Surface and subsurface properties have a significant influence on service life and application behavior of high-performance components. How surface and subsurface properties change under variation of the ambient atmosphere has not been investigated so far. Therefore, in the present work, shafts made of Ti–6Al–4V are investigated under variation of the machining atmosphere (air and XHV-adequate) with respect to chip formation, surface topography and residual stresses.

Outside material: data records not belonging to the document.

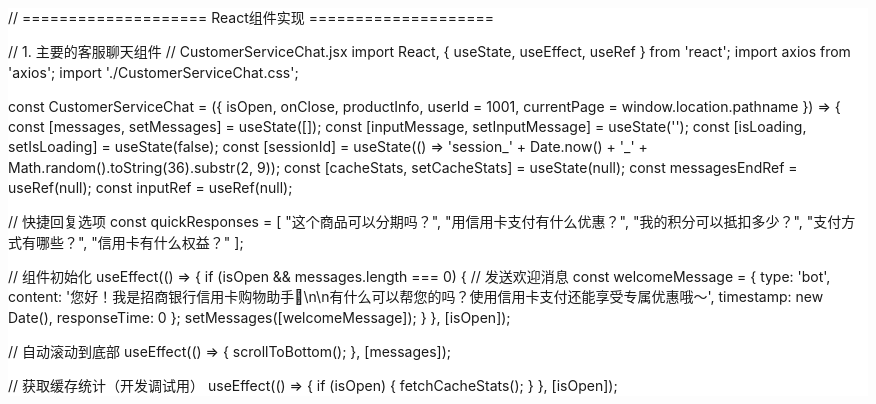 // ==================== React组件实现 ====================

// 1. 主要的客服聊天组件
// CustomerServiceChat.jsx
import React, { useState, useEffect, useRef } from 'react';
import axios from 'axios';
import './CustomerServiceChat.css';

const CustomerServiceChat = ({ 
  isOpen, 
  onClose, 
  productInfo, 
  userId = 1001,
  currentPage = window.location.pathname 
}) => {
  const [messages, setMessages] = useState([]);
  const [inputMessage, setInputMessage] = useState('');
  const [isLoading, setIsLoading] = useState(false);
  const [sessionId] = useState(() => 'session_' + Date.now() + '_' + Math.random().toString(36).substr(2, 9));
  const [cacheStats, setCacheStats] = useState(null);
  const messagesEndRef = useRef(null);
  const inputRef = useRef(null);

  // 快捷回复选项
  const quickResponses = [
    "这个商品可以分期吗？",
    "用信用卡支付有什么优惠？",
    "我的积分可以抵扣多少？",
    "支付方式有哪些？",
    "信用卡有什么权益？"
  ];

  // 组件初始化
  useEffect(() => {
    if (isOpen && messages.length === 0) {
      // 发送欢迎消息
      const welcomeMessage = {
        type: 'bot',
        content: '您好！我是招商银行信用卡购物助手🏦\n\n有什么可以帮您的吗？使用信用卡支付还能享受专属优惠哦～',
        timestamp: new Date(),
        responseTime: 0
      };
      setMessages([welcomeMessage]);
    }
  }, [isOpen]);

  // 自动滚动到底部
  useEffect(() => {
    scrollToBottom();
  }, [messages]);

  // 获取缓存统计（开发调试用）
  useEffect(() => {
    if (isOpen) {
      fetchCacheStats();
    }
  }, [isOpen]);

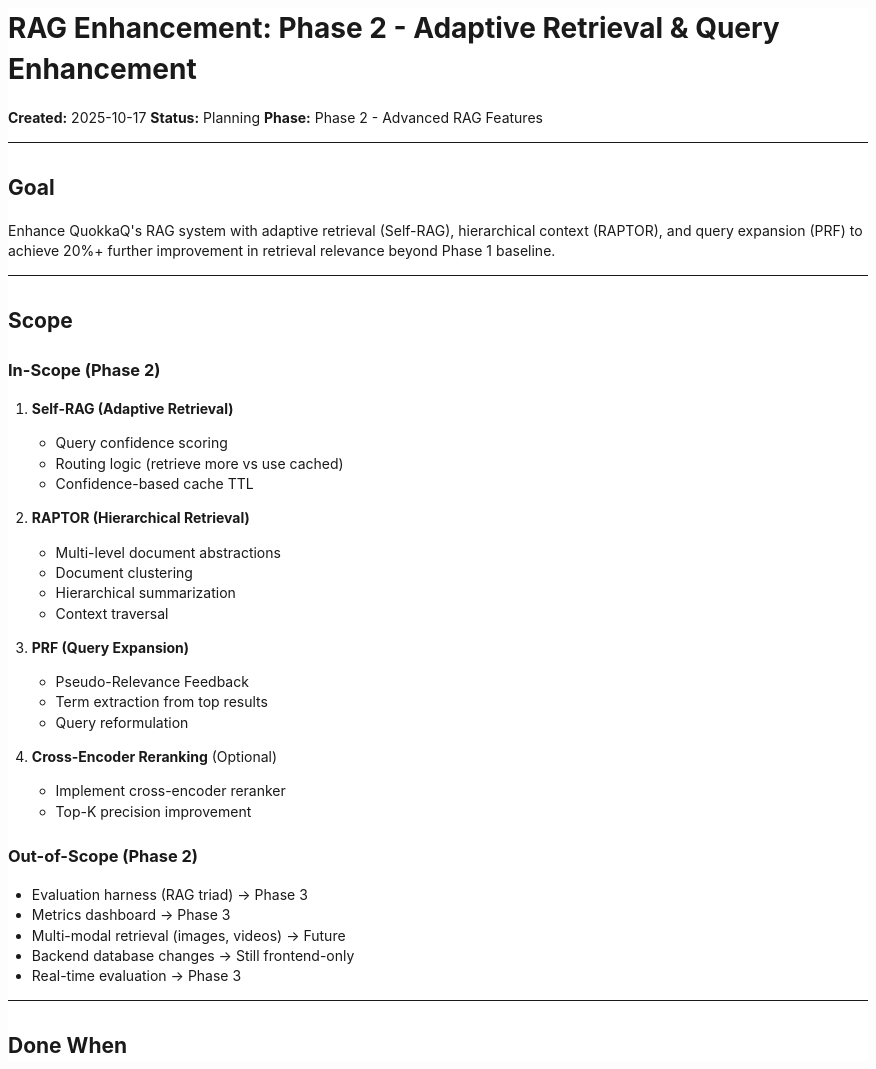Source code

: # RAG Enhancement: Phase 2 - Adaptive Retrieval & Query Enhancement

**Created:** 2025-10-17
**Status:** Planning
**Phase:** Phase 2 - Advanced RAG Features

---

## Goal

Enhance QuokkaQ's RAG system with adaptive retrieval (Self-RAG), hierarchical context (RAPTOR), and query expansion (PRF) to achieve 20%+ further improvement in retrieval relevance beyond Phase 1 baseline.

---

## Scope

### In-Scope (Phase 2)

1. **Self-RAG (Adaptive Retrieval)**
   - Query confidence scoring
   - Routing logic (retrieve more vs use cached)
   - Confidence-based cache TTL

2. **RAPTOR (Hierarchical Retrieval)**
   - Multi-level document abstractions
   - Document clustering
   - Hierarchical summarization
   - Context traversal

3. **PRF (Query Expansion)**
   - Pseudo-Relevance Feedback
   - Term extraction from top results
   - Query reformulation

4. **Cross-Encoder Reranking** (Optional)
   - Implement cross-encoder reranker
   - Top-K precision improvement

### Out-of-Scope (Phase 2)

- Evaluation harness (RAG triad) → Phase 3
- Metrics dashboard → Phase 3
- Multi-modal retrieval (images, videos) → Future
- Backend database changes → Still frontend-only
- Real-time evaluation → Phase 3

---

## Done When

Chip formation is significantly influenced by the cutting atmosphere. Here, machining in an oxygen-free atmosphere leads to an increase in chip thickness. At a cutting speed of vc = 60 m/min, irregular chip formation is noticed for the investigated titanium alloy. Hence, a significant difference in terms of chip formation depending on the ambient atmosphere is evident. Further research is needed to understand the mechanisms underlying the observed effects. In further studies this is to be investigated in more detail.

A change in chip formation leads to a change in surface topography as well as residual stresses. In particular, the stochastic part of the surface topography is influenced by the ambient atmosphere. The peak area increases significantly under XHV-adequate atmosphere. This can be seen in the Abbott-curve. Differences can also be seen in surface residual stresses as a function of the ambient atmosphere.

In future investigations, the specimens produced under air and oxygen-free conditions will be examined in rotating bending tests with regard to fatigue life in dependency of the cutting atmosphere.